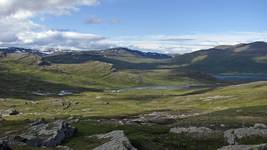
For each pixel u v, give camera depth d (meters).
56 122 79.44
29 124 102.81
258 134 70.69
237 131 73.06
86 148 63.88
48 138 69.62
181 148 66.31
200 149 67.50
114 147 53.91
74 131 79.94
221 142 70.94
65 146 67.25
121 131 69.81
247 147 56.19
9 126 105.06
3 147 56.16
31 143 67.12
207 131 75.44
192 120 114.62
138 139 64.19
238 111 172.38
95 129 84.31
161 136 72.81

____________________

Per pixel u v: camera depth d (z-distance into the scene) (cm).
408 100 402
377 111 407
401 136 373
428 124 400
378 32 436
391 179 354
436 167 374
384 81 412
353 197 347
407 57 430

____________________

§ Assignment: Search the entries for "depth" and show every line that has it.

§ Written solution:
For each pixel u v, give camera depth d (meters).
Per pixel u v: camera depth d (z-distance into the scene) (cm).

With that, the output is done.